:: Requirement ::
Find the line with "It starts with" in the entries below. Repeat it, every following line, and the line with "Click on the", exactly and with nothing added.

======== Task material

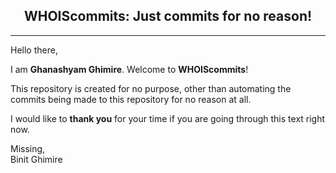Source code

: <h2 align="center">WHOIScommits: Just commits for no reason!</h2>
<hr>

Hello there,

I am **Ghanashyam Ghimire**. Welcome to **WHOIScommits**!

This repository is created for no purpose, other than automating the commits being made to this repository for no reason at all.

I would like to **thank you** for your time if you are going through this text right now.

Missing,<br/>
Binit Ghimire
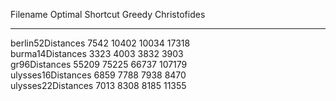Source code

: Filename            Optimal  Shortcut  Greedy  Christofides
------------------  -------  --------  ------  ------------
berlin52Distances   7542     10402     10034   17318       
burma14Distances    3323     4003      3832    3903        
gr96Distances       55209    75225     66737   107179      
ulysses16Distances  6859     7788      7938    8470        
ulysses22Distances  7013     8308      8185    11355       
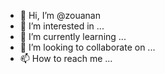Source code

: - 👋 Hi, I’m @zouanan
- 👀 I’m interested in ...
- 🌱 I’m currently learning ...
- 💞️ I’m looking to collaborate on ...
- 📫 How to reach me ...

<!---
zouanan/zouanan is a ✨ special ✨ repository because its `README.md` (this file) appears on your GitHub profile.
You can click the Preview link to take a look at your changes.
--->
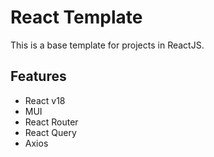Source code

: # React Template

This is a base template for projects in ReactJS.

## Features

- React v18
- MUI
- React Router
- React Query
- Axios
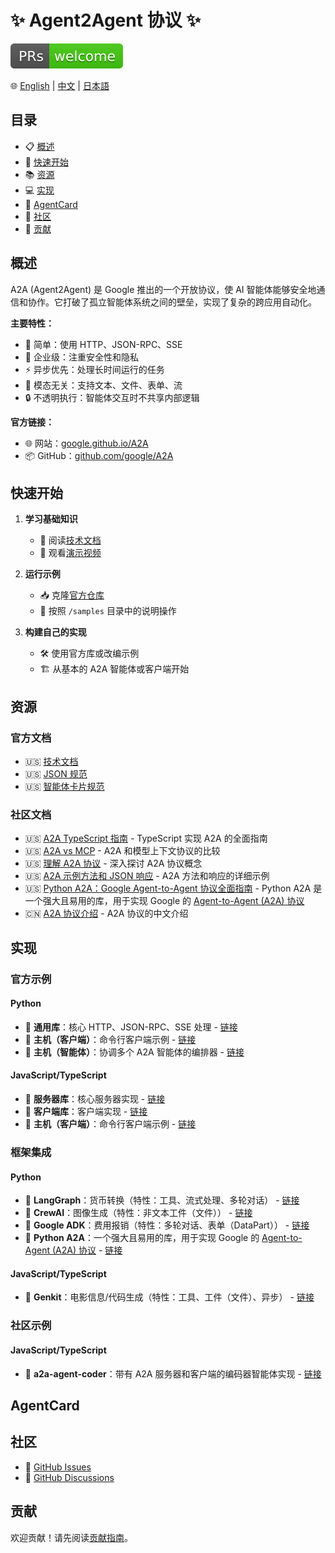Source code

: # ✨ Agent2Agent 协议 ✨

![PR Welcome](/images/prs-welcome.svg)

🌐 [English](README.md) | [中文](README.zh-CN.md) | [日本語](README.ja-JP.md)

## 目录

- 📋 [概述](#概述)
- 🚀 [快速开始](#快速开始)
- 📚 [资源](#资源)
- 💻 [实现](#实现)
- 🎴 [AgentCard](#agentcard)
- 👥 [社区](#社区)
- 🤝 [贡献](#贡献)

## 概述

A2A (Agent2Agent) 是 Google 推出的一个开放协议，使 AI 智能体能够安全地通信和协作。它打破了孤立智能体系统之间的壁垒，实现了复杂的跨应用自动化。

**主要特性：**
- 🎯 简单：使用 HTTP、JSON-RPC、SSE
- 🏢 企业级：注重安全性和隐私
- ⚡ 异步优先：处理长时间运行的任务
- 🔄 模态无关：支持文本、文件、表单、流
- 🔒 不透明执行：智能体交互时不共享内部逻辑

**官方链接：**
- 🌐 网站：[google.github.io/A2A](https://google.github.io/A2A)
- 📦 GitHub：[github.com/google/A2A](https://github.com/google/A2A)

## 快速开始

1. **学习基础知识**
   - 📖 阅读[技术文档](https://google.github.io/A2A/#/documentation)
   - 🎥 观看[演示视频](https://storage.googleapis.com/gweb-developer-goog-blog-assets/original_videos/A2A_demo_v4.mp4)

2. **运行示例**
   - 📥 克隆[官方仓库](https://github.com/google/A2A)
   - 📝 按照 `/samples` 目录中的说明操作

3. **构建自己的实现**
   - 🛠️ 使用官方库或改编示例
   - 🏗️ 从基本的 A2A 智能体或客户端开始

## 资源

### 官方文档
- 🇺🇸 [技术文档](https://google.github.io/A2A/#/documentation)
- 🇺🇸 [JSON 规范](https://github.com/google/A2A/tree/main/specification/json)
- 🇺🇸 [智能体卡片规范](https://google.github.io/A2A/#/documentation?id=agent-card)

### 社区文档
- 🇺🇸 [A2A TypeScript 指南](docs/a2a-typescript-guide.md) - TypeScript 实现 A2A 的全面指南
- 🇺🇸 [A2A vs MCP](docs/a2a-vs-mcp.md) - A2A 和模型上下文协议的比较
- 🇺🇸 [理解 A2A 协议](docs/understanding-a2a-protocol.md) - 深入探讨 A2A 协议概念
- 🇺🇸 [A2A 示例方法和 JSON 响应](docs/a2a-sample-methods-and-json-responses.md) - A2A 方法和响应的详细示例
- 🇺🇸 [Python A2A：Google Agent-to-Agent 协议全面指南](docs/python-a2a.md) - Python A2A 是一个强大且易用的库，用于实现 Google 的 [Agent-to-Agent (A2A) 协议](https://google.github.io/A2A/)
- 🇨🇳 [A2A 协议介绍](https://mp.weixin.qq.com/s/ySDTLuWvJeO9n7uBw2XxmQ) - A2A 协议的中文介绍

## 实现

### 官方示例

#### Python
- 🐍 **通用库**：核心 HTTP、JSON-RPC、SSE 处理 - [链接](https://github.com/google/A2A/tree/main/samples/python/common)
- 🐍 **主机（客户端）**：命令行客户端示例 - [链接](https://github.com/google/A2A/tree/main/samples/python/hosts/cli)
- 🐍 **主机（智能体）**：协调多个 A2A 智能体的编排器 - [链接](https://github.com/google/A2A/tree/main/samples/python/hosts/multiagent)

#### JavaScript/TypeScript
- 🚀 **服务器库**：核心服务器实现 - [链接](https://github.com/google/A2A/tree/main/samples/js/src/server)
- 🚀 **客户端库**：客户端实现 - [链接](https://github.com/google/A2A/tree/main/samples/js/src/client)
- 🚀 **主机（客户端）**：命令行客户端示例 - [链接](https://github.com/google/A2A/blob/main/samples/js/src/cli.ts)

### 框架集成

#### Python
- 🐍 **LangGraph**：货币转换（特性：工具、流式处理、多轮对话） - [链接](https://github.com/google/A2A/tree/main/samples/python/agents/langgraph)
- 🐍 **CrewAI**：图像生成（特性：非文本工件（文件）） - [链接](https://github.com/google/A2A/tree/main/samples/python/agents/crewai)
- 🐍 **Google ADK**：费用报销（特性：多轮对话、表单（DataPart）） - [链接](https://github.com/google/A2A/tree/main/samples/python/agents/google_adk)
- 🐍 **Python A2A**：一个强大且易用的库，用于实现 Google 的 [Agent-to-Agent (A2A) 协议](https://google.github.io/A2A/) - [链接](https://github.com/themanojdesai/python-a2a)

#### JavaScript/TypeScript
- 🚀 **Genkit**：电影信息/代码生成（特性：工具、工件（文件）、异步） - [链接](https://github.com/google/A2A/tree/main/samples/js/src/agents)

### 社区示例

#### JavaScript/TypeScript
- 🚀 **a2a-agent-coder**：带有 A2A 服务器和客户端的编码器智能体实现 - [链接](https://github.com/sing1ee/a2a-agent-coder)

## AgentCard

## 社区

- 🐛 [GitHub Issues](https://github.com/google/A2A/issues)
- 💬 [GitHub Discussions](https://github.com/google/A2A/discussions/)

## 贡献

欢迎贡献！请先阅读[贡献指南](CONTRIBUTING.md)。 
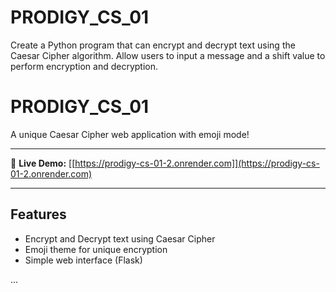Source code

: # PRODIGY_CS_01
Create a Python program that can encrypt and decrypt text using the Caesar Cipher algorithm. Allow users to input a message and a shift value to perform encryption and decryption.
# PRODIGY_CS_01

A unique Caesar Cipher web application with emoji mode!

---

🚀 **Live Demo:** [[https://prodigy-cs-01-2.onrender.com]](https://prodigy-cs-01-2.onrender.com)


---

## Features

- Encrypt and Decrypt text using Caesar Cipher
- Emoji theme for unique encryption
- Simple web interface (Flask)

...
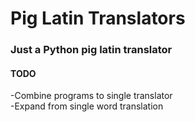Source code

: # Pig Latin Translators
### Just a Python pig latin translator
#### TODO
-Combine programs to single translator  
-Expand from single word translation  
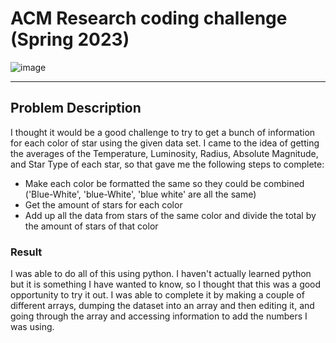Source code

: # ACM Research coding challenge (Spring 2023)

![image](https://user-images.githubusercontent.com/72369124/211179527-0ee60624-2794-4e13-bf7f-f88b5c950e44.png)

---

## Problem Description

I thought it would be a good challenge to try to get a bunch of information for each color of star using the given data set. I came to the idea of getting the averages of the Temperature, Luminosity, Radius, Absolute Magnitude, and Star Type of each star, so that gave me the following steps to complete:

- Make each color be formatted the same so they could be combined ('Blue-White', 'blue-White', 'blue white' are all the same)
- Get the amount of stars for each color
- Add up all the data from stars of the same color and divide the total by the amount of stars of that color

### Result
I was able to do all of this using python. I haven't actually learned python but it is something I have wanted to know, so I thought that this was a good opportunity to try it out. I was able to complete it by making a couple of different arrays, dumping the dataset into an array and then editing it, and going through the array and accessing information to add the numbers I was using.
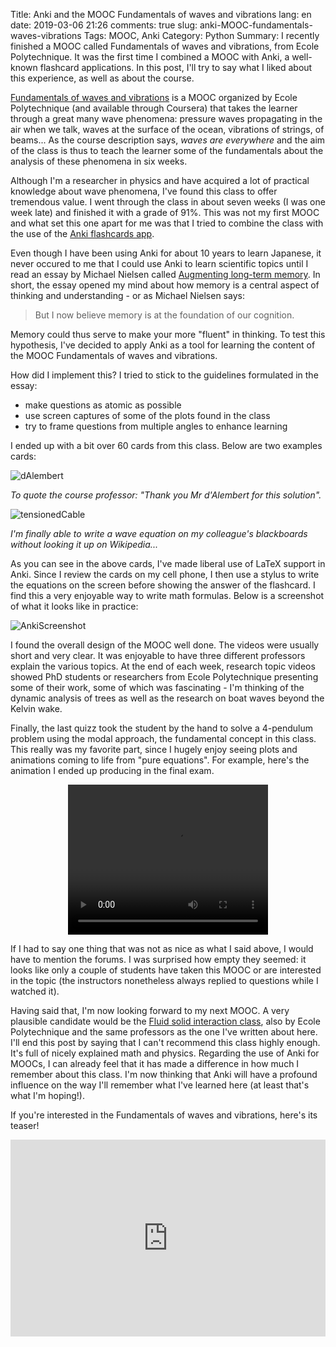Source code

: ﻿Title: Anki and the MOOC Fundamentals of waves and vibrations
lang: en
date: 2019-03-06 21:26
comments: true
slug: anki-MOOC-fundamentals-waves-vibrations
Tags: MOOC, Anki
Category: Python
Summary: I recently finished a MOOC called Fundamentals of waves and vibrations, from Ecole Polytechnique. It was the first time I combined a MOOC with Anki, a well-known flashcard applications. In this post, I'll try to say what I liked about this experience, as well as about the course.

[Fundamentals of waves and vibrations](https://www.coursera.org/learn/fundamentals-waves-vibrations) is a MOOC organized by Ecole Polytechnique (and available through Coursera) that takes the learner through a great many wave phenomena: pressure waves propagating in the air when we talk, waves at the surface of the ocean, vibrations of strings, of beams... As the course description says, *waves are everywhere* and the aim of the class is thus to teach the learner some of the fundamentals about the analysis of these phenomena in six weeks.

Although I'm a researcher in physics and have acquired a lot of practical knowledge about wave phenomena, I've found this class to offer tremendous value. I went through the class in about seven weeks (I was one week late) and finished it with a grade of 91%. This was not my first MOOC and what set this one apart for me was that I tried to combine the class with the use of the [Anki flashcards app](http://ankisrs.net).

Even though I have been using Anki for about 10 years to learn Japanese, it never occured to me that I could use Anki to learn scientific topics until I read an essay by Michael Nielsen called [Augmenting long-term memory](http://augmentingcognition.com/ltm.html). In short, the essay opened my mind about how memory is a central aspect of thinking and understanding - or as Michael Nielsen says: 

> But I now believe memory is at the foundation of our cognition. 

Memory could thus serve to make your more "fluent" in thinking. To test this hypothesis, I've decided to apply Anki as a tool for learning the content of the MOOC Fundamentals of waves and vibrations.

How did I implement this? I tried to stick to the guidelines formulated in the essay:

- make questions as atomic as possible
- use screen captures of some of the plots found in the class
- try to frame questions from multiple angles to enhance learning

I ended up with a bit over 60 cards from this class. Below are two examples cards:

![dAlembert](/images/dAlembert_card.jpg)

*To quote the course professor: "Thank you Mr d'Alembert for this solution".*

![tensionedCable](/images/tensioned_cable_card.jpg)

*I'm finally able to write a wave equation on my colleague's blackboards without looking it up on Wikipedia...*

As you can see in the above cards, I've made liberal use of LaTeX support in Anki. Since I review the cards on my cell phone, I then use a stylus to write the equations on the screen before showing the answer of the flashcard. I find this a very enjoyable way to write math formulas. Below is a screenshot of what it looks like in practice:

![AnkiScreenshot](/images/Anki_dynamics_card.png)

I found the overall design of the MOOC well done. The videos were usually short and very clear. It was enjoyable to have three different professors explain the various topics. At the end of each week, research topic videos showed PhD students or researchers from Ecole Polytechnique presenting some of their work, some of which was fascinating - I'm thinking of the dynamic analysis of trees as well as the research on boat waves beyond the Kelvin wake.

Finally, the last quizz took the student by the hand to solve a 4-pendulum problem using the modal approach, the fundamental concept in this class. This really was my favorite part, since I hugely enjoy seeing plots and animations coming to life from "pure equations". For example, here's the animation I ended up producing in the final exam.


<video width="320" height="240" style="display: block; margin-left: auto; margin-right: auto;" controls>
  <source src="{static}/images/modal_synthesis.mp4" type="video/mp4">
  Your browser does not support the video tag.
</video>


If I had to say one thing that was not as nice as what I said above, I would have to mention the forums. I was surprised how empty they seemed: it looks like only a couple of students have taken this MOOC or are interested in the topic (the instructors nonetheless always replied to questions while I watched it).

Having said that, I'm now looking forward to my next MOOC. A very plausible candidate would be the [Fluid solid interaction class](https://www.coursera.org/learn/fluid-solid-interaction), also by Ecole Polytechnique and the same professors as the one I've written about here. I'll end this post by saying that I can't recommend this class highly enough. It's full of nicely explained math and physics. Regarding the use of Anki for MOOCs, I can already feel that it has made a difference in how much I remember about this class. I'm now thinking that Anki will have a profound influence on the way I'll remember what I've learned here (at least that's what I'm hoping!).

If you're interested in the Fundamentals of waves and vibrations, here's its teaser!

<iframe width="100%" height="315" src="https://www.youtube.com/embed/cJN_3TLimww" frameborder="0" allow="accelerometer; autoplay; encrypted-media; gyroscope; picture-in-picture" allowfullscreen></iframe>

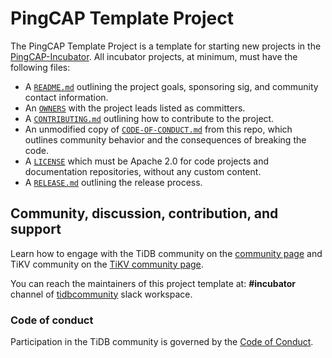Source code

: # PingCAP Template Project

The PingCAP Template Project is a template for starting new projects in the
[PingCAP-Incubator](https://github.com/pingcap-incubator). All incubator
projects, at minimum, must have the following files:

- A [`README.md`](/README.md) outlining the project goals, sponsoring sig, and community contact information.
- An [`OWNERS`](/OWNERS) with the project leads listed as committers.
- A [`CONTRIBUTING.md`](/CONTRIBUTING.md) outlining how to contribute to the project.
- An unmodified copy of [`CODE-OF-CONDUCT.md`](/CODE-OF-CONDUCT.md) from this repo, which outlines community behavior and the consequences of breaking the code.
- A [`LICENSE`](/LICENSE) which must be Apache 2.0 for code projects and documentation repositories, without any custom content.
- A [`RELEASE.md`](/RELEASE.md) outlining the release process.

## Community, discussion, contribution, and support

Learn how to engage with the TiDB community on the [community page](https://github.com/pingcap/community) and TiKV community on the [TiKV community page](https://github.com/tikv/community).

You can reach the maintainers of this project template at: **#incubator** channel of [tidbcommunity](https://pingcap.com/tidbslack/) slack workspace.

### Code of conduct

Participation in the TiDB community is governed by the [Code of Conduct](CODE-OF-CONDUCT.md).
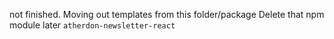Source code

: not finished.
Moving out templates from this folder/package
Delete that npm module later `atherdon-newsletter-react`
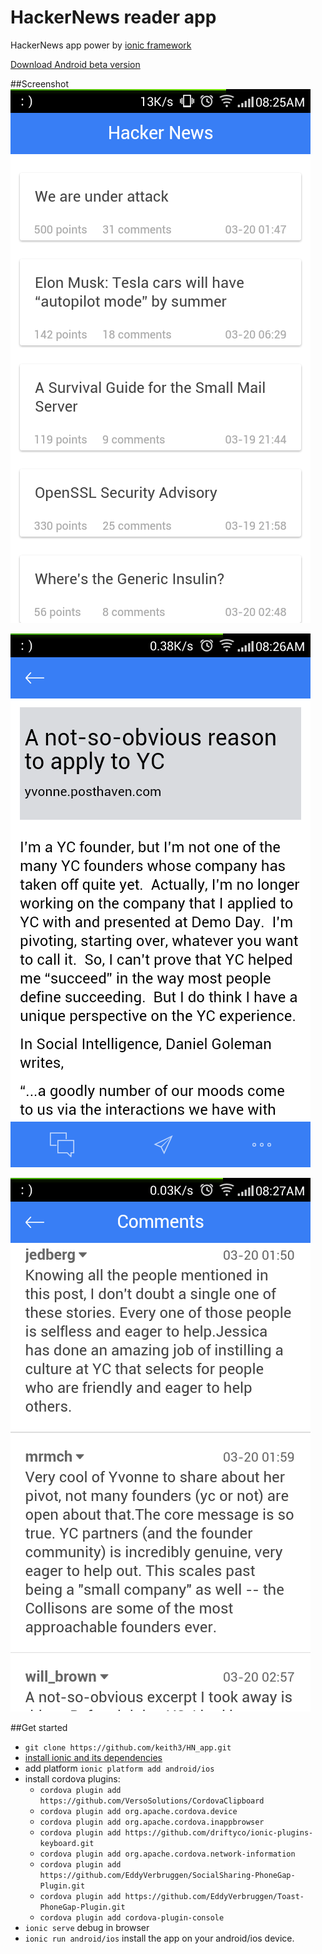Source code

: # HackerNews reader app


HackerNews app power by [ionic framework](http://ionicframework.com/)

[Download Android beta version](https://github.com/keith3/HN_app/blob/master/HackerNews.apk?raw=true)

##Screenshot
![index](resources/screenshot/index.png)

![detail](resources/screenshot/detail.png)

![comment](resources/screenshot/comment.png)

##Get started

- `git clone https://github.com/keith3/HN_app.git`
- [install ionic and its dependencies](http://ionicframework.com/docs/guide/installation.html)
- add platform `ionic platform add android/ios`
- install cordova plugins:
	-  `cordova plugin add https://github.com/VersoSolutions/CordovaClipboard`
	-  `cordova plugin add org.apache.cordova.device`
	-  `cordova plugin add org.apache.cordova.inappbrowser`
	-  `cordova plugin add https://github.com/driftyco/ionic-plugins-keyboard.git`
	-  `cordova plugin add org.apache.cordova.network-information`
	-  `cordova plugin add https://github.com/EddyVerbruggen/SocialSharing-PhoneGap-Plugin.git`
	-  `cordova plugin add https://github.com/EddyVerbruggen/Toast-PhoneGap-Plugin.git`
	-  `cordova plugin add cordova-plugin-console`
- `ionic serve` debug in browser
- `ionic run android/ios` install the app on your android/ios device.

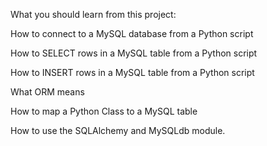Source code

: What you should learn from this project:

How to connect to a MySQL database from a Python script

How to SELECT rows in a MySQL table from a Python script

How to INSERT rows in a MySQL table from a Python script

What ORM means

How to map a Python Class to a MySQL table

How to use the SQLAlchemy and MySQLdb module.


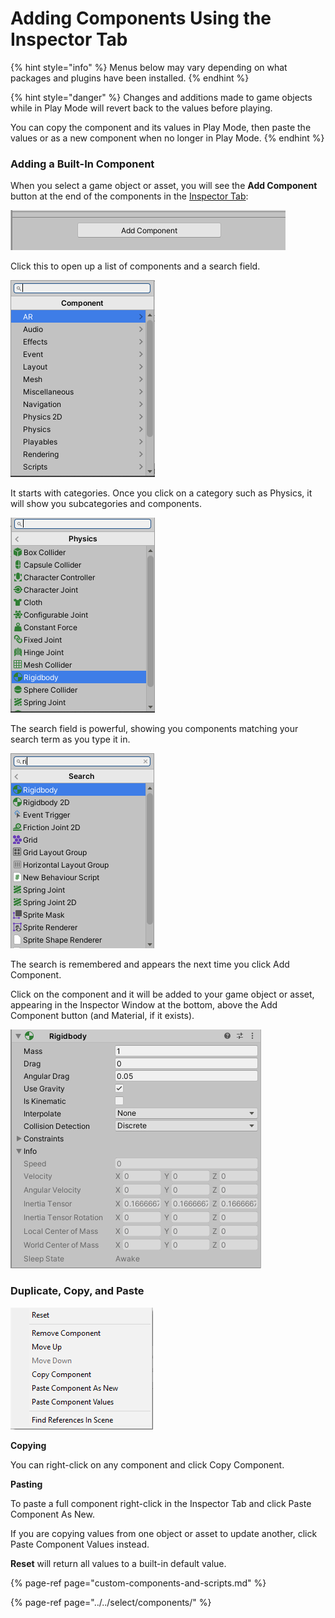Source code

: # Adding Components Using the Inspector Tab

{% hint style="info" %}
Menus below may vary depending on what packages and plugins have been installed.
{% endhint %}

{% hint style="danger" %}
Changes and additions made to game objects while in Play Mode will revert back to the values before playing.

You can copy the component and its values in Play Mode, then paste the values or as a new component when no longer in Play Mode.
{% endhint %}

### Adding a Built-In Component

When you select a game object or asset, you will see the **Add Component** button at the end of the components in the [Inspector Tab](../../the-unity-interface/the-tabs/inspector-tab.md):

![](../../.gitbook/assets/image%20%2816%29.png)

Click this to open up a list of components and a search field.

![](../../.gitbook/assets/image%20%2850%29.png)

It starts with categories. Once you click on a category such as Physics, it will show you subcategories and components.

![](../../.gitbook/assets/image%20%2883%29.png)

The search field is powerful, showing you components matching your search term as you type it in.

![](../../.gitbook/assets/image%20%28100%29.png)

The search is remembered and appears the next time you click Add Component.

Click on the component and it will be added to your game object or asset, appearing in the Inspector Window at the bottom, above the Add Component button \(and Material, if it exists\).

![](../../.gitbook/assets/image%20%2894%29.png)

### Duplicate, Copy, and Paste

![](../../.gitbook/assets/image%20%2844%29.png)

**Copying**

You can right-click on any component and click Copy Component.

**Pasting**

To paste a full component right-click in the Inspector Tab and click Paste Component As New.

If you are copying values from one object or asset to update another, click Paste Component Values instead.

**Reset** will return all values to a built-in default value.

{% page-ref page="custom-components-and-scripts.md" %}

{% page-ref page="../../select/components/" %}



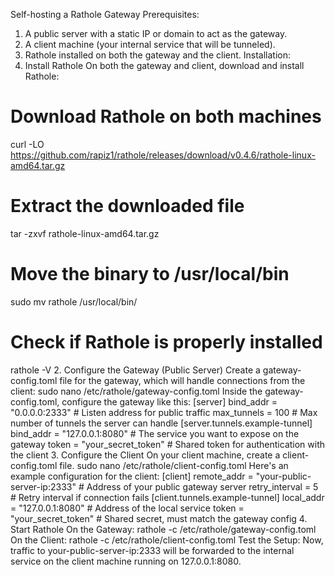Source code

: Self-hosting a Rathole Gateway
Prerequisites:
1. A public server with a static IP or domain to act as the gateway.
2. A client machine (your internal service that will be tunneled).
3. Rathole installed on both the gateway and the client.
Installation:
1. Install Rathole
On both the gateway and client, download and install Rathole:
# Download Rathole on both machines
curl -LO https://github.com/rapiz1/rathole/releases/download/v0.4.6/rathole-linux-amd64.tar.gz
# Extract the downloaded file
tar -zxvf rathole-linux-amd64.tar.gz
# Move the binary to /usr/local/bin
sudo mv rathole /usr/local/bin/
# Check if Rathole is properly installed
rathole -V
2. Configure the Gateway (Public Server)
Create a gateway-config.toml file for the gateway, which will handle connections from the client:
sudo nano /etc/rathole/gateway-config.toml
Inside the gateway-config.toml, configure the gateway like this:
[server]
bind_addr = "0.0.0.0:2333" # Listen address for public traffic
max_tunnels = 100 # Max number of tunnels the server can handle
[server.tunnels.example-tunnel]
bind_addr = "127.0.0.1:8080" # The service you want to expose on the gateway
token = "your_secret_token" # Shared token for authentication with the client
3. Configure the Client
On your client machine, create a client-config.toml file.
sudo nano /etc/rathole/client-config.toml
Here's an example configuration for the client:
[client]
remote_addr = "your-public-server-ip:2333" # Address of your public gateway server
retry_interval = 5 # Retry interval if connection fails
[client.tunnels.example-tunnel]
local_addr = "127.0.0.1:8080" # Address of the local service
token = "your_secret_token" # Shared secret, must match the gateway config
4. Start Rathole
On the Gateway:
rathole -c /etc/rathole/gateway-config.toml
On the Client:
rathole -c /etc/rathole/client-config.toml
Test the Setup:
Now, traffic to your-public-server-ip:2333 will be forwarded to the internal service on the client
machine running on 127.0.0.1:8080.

================

:: Exercise response ::
It starts with categories. Once you click on a category such as Physics, it will show you subcategories and components.

![](../../.gitbook/assets/image%20%2883%29.png)

The search field is powerful, showing you components matching your search term as you type it in.

![](../../.gitbook/assets/image%20%28100%29.png)

The search is remembered and appears the next time you click Add Component.

Click on the component and it will be added to your game object or asset, appearing in the Inspector Window at the bottom, above the Add Component button \(and Material, if it exists\).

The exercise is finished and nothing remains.